▸ GIVEN PROBLEM A:
Rewrite the passage on GPU register spilling, starting at the words "To iterate, register" and stopping after "memory stack frame.", with "local memory" replaced by "scratch memory".

▸ PROVIDED PASSAGE:
======

Every thread executing on the SM is allocated a contiguous slice of this register file at launch time. The key constraint is this: the register file is statically partitioned among all resident warps. If each thread in a kernel uses 32 registers, and each warp has 32 threads, then each warp consumes 32 × 32 = 1024 registers. An SM with 65,536 registers can therefore host at most 64 warps simultaneously. If each thread uses 64 registers, that drops to 32 warps, halving occupancy.

This creates the fundamental tension that makes register spilling interesting: the compiler must balance per-thread register usage (which determines computational throughput for each thread) against occupancy (which determines the SM's ability to hide memory latency through warp-level parallelism).

To iterate, register spilling occurs when a kernel's live variable set exceeds the number of physical registers the compiler has allocated for each thread. When this happens, the compiler must evict some register values to a slower level of the memory hierarchy, specifically, to local memory, which despite its name resides in the same off-chip DRAM (or L2 cache) as global memory.

Concretely, a "spill" manifests as a pair of instructions:

Spill store (STL): Write a register value to the thread's local memory stack frame.

======

▸ GIVEN INFORMATION:
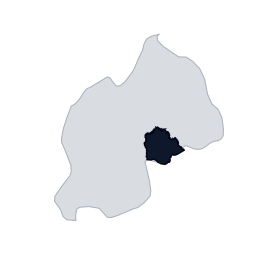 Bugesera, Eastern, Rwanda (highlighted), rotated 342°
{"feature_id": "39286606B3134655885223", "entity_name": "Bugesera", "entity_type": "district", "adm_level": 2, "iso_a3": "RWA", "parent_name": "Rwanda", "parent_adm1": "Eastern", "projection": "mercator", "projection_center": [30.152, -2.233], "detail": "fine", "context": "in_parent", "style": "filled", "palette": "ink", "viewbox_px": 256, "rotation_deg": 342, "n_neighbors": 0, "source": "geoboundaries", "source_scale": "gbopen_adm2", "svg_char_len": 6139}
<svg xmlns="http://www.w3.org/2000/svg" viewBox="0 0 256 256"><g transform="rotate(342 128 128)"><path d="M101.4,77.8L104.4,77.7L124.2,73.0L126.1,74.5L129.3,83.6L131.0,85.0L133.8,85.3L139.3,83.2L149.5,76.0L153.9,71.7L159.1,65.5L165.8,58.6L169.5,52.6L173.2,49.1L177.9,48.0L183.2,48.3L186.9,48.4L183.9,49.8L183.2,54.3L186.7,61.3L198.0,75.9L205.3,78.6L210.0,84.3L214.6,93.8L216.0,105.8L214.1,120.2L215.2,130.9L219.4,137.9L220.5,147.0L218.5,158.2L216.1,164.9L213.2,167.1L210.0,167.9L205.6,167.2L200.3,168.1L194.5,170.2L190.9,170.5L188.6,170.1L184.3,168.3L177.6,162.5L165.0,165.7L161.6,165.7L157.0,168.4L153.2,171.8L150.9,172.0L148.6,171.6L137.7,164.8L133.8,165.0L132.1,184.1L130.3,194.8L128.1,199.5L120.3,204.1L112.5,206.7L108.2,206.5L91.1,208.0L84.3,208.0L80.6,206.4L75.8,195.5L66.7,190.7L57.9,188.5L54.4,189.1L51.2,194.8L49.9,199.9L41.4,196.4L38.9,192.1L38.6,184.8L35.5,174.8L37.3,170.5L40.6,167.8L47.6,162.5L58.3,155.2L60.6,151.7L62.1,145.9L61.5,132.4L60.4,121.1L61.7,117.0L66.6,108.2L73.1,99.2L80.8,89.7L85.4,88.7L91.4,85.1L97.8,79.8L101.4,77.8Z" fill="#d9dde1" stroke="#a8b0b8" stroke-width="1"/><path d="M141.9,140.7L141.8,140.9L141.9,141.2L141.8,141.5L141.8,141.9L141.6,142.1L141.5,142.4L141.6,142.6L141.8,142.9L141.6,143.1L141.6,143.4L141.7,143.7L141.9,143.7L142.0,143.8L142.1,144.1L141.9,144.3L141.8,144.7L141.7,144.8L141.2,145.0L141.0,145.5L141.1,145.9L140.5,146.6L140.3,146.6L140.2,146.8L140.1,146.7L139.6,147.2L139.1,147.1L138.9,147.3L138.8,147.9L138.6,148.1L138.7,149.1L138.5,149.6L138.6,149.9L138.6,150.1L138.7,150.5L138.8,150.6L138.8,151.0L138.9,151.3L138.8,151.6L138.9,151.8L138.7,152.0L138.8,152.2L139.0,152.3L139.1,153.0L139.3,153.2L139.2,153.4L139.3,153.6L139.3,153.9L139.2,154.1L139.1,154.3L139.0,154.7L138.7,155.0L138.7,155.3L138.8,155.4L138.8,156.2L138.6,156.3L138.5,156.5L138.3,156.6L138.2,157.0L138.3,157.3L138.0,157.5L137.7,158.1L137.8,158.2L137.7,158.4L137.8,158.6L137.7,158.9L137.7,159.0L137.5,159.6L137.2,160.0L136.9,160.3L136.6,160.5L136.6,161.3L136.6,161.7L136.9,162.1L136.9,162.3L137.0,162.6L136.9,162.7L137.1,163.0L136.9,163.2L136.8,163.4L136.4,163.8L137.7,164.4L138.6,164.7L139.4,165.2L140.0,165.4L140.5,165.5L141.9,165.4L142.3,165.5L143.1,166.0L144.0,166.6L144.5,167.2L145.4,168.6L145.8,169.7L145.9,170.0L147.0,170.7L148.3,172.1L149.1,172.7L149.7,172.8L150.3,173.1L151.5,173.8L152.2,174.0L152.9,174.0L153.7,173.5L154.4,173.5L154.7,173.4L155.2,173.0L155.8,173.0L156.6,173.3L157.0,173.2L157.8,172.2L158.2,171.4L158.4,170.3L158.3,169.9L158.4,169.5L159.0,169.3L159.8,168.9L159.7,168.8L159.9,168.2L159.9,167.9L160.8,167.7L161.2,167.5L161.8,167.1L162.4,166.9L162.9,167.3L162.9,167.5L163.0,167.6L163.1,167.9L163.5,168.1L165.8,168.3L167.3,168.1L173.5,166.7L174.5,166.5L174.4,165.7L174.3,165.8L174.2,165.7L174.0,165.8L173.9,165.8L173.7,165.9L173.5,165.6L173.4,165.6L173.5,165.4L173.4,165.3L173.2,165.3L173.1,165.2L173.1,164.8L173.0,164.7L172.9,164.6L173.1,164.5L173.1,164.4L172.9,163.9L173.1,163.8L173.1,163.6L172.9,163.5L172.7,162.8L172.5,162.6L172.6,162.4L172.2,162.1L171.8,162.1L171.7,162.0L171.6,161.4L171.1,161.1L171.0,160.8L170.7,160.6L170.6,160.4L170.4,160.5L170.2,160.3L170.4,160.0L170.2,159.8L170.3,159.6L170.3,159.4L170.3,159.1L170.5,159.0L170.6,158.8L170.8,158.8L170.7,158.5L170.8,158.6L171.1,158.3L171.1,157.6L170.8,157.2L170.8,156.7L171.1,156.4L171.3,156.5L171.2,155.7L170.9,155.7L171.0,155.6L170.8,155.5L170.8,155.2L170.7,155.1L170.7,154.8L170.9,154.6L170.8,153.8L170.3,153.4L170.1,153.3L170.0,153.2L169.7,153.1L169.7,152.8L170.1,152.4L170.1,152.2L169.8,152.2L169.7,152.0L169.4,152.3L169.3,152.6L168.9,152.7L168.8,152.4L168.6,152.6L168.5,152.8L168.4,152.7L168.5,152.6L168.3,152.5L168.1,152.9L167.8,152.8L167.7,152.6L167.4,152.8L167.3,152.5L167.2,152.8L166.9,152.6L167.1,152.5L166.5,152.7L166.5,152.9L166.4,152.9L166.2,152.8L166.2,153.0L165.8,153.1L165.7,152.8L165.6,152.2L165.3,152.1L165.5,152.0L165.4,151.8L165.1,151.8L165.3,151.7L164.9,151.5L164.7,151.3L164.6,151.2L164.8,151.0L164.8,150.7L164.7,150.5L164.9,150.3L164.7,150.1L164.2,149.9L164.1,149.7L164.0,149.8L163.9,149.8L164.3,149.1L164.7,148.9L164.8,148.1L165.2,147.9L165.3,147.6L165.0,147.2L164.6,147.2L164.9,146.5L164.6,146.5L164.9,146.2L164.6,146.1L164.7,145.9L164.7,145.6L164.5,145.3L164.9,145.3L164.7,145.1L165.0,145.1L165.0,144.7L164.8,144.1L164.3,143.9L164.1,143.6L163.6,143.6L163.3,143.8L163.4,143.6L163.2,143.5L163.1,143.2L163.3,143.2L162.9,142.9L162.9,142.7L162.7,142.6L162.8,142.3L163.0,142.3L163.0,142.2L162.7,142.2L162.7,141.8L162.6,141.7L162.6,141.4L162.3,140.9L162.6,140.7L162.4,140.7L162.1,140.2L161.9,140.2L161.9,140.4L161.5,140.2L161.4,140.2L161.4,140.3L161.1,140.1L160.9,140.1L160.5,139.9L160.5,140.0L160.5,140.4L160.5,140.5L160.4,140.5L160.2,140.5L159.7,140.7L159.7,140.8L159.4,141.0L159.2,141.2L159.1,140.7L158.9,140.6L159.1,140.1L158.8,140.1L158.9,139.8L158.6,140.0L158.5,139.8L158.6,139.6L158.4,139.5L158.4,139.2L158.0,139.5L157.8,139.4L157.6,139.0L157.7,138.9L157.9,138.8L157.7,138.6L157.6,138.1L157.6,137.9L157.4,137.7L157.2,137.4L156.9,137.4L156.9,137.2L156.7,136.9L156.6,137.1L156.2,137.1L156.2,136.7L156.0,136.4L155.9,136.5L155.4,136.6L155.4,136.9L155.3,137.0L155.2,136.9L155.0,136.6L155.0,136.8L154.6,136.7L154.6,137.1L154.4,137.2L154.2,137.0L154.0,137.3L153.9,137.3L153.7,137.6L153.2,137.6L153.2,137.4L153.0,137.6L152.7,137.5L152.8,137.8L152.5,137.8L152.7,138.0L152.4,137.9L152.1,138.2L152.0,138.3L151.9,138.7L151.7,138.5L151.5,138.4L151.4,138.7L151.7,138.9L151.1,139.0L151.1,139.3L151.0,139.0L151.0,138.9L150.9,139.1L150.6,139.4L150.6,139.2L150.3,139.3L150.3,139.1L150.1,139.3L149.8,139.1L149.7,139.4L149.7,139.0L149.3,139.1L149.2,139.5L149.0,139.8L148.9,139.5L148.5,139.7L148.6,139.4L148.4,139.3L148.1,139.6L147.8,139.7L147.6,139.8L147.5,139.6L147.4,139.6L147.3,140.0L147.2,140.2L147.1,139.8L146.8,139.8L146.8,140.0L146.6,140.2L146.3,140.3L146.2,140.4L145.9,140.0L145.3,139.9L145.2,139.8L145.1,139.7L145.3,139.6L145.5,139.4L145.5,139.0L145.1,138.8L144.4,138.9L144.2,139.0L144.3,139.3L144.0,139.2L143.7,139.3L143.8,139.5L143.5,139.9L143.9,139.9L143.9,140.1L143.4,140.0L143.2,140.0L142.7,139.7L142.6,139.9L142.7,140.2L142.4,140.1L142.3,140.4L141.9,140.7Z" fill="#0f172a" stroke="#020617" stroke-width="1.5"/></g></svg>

======

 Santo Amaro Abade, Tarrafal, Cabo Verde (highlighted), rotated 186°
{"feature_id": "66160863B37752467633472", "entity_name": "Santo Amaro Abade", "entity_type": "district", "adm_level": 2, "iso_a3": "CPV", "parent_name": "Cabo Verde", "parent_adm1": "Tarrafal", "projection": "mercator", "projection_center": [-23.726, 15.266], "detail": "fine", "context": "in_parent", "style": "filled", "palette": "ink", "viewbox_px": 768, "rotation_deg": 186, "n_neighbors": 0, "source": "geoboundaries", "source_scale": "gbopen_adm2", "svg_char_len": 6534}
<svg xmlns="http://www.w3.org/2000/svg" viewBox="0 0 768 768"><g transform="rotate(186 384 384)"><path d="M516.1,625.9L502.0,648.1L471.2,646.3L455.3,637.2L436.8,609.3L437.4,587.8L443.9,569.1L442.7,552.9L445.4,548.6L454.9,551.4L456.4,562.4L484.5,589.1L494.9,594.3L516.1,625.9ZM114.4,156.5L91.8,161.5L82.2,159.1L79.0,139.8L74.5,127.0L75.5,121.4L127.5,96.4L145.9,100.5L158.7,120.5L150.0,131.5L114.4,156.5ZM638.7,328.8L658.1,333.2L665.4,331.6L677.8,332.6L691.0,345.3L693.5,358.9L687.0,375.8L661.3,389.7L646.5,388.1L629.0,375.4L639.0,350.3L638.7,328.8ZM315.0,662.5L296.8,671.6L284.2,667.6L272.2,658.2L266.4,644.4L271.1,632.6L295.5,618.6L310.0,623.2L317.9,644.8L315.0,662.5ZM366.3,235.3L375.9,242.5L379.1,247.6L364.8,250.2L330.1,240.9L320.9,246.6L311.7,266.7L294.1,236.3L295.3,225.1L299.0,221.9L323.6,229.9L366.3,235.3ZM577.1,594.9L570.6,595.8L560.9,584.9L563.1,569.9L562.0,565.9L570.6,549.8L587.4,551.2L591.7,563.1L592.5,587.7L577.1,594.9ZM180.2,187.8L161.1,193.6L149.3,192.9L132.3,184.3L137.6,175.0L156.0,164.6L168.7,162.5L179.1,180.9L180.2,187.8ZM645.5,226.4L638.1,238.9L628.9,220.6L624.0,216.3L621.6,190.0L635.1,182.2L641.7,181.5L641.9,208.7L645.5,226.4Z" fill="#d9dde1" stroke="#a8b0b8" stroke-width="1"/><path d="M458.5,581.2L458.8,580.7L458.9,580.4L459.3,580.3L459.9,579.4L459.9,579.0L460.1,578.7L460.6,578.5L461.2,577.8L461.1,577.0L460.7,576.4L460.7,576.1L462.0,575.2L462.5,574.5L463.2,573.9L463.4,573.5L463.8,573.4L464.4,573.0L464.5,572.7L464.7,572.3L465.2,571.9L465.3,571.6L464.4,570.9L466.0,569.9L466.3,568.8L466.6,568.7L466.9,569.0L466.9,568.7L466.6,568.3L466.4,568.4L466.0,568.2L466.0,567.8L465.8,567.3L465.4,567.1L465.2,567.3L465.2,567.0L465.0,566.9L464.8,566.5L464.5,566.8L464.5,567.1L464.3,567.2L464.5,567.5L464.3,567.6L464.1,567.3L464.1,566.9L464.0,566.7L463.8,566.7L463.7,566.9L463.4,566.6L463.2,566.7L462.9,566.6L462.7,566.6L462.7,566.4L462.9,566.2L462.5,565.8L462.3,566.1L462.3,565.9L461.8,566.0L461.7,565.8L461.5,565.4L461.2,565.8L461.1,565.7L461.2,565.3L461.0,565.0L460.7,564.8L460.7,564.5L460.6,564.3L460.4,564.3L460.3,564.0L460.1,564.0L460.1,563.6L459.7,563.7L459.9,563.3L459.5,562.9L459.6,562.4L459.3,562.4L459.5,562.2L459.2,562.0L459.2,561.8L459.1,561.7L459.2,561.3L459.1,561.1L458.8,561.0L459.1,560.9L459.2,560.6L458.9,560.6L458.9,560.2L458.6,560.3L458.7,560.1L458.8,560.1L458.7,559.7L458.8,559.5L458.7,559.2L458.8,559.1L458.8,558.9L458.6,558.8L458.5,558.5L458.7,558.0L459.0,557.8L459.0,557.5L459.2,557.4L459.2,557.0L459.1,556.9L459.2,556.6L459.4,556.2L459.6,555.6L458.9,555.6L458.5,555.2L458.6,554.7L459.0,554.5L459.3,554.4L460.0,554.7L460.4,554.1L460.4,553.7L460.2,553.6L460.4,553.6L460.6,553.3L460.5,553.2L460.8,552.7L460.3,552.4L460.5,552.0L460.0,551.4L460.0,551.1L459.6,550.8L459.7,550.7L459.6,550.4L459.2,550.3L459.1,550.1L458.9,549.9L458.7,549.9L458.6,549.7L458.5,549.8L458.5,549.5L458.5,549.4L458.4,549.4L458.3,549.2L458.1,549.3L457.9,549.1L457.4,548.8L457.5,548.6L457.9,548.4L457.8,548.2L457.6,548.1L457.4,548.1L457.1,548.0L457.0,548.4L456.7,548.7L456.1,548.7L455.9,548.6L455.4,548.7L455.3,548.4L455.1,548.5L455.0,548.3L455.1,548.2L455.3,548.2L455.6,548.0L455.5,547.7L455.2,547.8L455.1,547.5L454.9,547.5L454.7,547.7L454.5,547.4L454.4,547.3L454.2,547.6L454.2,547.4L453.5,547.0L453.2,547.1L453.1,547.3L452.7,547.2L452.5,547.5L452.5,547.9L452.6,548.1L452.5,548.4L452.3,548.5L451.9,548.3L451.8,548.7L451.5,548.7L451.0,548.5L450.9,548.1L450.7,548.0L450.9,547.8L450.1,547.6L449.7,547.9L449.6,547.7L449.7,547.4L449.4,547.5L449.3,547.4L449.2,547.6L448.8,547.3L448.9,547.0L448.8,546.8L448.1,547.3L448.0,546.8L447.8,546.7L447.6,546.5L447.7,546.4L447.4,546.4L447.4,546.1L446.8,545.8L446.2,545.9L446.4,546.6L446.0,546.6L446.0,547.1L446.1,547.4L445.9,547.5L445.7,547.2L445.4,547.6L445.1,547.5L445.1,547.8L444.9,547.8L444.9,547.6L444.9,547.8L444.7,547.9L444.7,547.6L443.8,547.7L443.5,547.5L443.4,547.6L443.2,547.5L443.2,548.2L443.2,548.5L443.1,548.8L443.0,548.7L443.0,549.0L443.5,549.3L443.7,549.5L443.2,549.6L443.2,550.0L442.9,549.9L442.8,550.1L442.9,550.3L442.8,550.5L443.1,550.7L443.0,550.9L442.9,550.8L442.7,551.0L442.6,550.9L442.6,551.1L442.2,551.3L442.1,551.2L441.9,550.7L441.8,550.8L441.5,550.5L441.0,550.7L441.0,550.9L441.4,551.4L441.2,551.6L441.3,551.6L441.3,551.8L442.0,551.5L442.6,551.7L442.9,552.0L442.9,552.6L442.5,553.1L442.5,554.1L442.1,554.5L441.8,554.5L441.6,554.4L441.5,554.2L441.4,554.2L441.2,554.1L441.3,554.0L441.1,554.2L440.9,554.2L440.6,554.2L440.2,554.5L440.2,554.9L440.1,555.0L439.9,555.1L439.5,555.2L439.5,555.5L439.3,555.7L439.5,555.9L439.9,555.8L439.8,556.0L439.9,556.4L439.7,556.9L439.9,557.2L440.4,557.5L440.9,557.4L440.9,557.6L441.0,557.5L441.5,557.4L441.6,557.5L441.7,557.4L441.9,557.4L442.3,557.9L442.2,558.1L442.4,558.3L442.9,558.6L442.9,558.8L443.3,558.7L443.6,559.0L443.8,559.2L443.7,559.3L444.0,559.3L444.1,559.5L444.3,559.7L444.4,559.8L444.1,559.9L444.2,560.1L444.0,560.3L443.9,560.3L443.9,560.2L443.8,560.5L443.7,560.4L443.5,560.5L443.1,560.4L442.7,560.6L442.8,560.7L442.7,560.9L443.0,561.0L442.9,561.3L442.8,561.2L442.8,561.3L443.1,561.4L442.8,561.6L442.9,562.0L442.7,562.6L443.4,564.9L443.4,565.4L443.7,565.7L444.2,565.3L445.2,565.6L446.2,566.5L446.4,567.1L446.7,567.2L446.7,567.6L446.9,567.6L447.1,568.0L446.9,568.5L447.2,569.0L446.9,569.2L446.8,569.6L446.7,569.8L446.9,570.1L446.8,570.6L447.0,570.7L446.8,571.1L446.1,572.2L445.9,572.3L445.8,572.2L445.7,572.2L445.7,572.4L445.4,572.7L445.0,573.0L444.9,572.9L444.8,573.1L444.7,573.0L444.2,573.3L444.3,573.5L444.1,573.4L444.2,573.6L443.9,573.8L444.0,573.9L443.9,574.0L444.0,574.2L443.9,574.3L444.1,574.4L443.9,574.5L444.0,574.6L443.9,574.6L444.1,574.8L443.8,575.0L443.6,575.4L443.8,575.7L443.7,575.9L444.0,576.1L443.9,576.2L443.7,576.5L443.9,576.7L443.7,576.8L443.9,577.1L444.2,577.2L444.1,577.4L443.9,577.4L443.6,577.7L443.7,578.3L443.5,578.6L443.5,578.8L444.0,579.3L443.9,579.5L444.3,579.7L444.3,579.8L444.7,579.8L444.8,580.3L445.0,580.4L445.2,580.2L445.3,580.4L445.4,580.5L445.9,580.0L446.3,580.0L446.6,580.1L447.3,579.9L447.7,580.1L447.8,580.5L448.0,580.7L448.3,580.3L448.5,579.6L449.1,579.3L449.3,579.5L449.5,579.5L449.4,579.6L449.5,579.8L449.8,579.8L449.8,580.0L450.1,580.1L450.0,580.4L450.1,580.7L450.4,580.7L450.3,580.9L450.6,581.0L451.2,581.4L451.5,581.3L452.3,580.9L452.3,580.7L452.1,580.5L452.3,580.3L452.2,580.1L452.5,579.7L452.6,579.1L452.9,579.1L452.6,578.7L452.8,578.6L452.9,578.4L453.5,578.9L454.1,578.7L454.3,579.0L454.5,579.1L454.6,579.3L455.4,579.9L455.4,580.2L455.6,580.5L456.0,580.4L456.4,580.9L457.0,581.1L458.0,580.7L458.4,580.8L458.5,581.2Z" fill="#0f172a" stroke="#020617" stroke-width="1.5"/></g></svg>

======

▸ GIVEN PROBLEM B:
How many lines of the entries contain the string "Cabo"? Reply with the number only.

▸ WORKED ANSWER A:
To iterate, register spilling occurs when a kernel's live variable set exceeds the number of physical registers the compiler has allocated for each thread. When this happens, the compiler must evict some register values to a slower level of the memory hierarchy, specifically, to scratch memory, which despite its name resides in the same off-chip DRAM (or L2 cache) as global memory.

Concretely, a "spill" manifests as a pair of instructions:

Spill store (STL): Write a register value to the thread's scratch memory stack frame.

▸ WORKED ANSWER B:
2